Eine Bemerkung zur Schuldfrage

Vor diesem Hintergrund ist die Suche nach den „Schuldigen“ für die Tragödie von Duisburg, wie sie derzeit von der Öffentlichkeit betrieben wird, reine Augenwischerei und verfolgt allein den Zweck, die Empörung in der Bevölkerung auf einzelne Buhmänner und Sündenböcke zu fokussieren. Bei aller Abscheu über das verantwortungslose Treiben dieser Herrschaften sollte aber nicht übersehen werden, dass nicht nur die Schallers, sondern auch die Sauerlands den blinden Gesetzen der kapitalistischen Konkurrenz unterworfen sind. „Friss oder stirb!“ – dieser Imperativ gilt nicht nur fürs Privatkapital, sondern auch für die politische Klasse. In diesem Sinn stellt sich die Schuldfrage anders, als es uns die herrschende Ideologie suggerieren möchte. Sie lautet nicht: Wer hat Schuld? Sondern: Was sind die äußeren Umstände, die solch ein Versagen, die solch einen bodenlosen Leichtsinn im Umgang mit „Schutzbefohlenen“ ernst begünstigen?

So formuliert, wird aus der Schuldfrage schnell eine Systemfrage. Es ist nicht der böse Wille, der das Individuum, gleich ob Krimineller oder Politiker, letztendlich zum Täter macht, sondern die kapitalistisch geprägte Umwelt. Es ist eine Umwelt, in der die Entfremdung des Menschen die Mitmenschen zu Konkurrenten, Kostenfaktoren und Waren stempelt. Eine Umwelt, in der Rücksichtslosigkeit, Skrupellosigkeit und Gier Tugenden und Todesopfer Kollateralschäden beim Streben nach Profit und Renommee sind.

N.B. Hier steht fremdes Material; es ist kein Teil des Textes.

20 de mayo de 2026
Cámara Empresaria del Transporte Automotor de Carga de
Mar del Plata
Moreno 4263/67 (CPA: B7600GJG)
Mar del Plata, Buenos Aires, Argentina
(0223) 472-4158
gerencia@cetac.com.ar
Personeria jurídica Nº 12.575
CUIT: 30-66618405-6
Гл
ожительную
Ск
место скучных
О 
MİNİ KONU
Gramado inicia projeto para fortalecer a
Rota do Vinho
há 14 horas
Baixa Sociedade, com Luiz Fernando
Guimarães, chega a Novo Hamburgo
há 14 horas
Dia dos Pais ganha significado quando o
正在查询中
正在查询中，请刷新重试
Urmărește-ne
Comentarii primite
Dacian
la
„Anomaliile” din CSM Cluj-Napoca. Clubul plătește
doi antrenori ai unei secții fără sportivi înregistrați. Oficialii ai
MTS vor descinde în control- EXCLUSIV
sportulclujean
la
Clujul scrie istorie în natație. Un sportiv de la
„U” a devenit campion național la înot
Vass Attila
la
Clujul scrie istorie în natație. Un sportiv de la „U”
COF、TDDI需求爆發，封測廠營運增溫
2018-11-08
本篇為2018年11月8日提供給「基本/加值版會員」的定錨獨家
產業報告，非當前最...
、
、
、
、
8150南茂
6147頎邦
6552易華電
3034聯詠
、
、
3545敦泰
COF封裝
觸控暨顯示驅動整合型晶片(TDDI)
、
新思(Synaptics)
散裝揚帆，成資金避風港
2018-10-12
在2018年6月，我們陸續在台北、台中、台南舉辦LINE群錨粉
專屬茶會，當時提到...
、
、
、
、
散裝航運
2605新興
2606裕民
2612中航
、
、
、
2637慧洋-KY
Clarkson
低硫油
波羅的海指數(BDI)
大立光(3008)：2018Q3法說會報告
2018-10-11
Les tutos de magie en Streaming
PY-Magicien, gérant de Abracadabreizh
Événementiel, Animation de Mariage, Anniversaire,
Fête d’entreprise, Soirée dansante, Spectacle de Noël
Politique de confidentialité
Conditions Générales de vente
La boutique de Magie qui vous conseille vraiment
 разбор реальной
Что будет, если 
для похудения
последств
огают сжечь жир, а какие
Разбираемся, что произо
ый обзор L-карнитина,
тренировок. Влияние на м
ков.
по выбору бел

Die Menschenverachtung, für die Duisburg nur stellvertretend steht, ist ein Überlebensprinzip der einzelnen Protagonisten der herrschenden Klasse. Sie zu überwinden erfordert weitaus mehr als die Mobilisierung von Kategorien wie Schuld und Sühne, Rücktritt oder Abwahl. Es erfordert nichts Geringeres, als das Verhältnis des Menschen zu seinen Mitmenschen vom Kopf wieder auf die Füße zu stellen. Dass dies nicht in einer Gesellschaft wie der Kapitalismus zu bewerkstelligen ist, die, wie keine andere Gesellschaft vor ihr, die Ausbeutung und Entfremdung bis zur Perfektion kultiviert hat, ist dabei selbstredend.

16.8.10

(1) Ein Polizeiapparat, der fast jede Demonstration oder Kundgebung mit allem möglichen Bürgerkriegsmaterial zum Zurückdrängen, Einkesseln, Festsetzen, Festnehmen usw. mit oft Tausenden von martialisch sich gebärdenden Polizisten „begleitet“, der Bewegungen von Menschenmassen auf der Straße mit high-tech (Videoaufnahmen usw.) überwacht und ggf. steuert, dieser Polizeiapparat bekundete nach der Katastrophe, man sei für die Sicherheit auf dem Veranstaltungsgelände nicht zuständig gewesen, sondern nur für die Sicherheit auf der Straße.  Ein Sicherheitsapparat, der Unheil ahnte, die Menschen aber ins Verderben laufen ließ!